There is no way the U.S. and China will reach a deal, at least not with the current conditions of the U.S. The only way we can get higher earnings and markets is if monetary policy is even looser, i.e. the Fed cuts rates and re-levers the system with even more debt. For that, the market needs to fall. Trump does not mind as he has more than a year to get the job done.
The data will continue to deteriorate. The dollar will continue to rally, hurting asset prices -- including the U.S. markets. Eventually weak longs will give up and be forced to sell their holdings, getting the market to panic even more as in December 2018. Only then will the Fed come in with its cavalry to save the market.

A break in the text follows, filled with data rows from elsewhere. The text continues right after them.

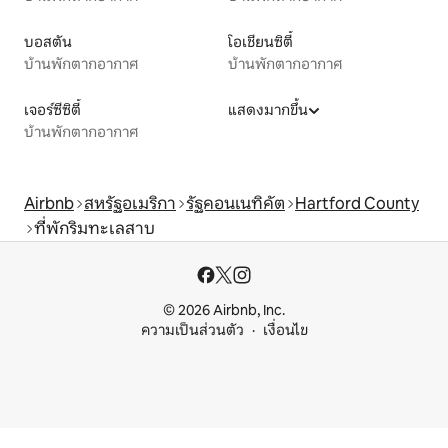
บอสตัน
โอเชียนซิตี้
บ้านพักตากอากาศ
บ้านพักตากอากาศ
เจอร์ซีซิตี้
แสดงมากขึ้น
บ้านพักตากอากาศ
Airbnb
สหรัฐอเมริกา
รัฐคอนเนทิคัต
Hartford County
ที่พักริมทะเลสาบ
© 2026 Airbnb, Inc.
ความเป็นส่วนตัว
เงื่อนไข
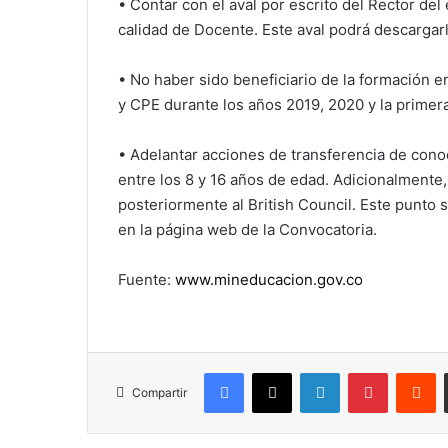
• Contar con el aval por escrito del Rector de
calidad de Docente. Este aval podrá descargar
• No haber sido beneficiario de la formación 
y CPE durante los años 2019, 2020 y la primer
• Adelantar acciones de transferencia de con
entre los 8 y 16 años de edad. Adicionalmente
posteriormente al British Council. Este punto
en la página web de la Convocatoria.
Fuente:
www.mineducacion.gov.co
Facebook
X
LinkedIn
Pinterest
R
Compartir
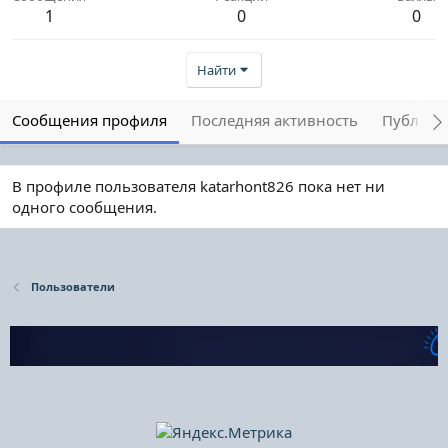
1
0
0
Найти
Сообщения профиля
Последняя активность
Публика
В профиле пользователя katarhont826 пока нет ни
одного сообщения.
Пользователи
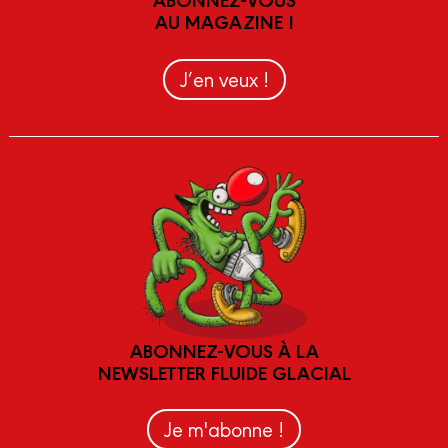
AU MAGAZINE !
J’en veux !
ABONNEZ-VOUS À LA
NEWSLETTER FLUIDE GLACIAL
Je m'abonne !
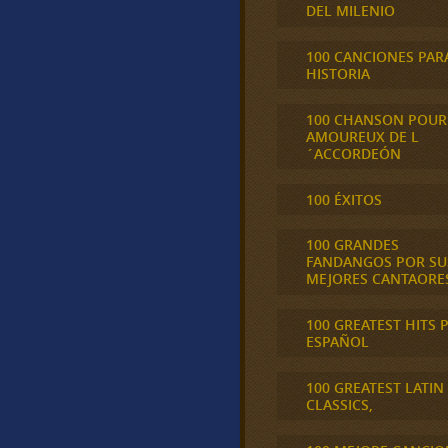
DEL MILENIO
100 CANCIONES PAR
HISTORIA
100 CHANSON POUR
AMOUREUX DE L
´ACCORDEÓN
100 ÉXITOS
100 GRANDES
FANDANGOS POR SU
MEJORES CANTAORE
100 GREATEST HITS 
ESPAÑOL
100 GREATEST LATIN
CLASSICS,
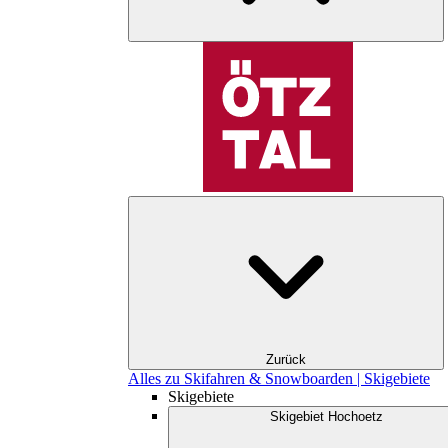
Zurück
Alles zu Skifahren & Snowboarden | Skigebiete
Skigebiete
Skigebiet Hochoetz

With no trade deal in sight, a worse off global environment ahead of us, tighter monetary policy (for now), lower Q2 guidance post conference calls and higher costs to be endured by U.S. companies and consumers, this all smells of stagflation. Core inflation will start creeping up at a time when growth is slowing. Only the Fed will not be able to raise rates. That is the worst possible combination for asset classes and cyclical equities.
Commodities like copper and base metals will continue to dwindle to levels where price is so low that supply cannot keep up with demand, or where they need to be incentivized to produce. Copper could break below $6000/tonne, as well. Mining stocks are already down 10%-15%, but they can fall even more if recession ensues.
South Korea chip exports fell 31.8% for May 1 through May 10 from a year ago. Combined with Kospi Index at its December lows, which usually is a gauge for health of the global economy, it does not bode well for equities in general. Tech companies like Apple (AAPL) and Ali Baba (BABA) with severe exposure to Chinese growth and revenue will get hit even further. It is a good thing that Apple is up 46% since its January profit warning and lowered guidance!
Buy the dip mentality is still firmly rooted in the market's mindset. It only works, until it does not. After all, the only reason why the U.S. and Chinese markets rallied in Q1 was on the back of the Fed caving in, the Chinese injecting trillions in liquidity into the system, and Trump's one line "talks are going very very well" teasers. But now what?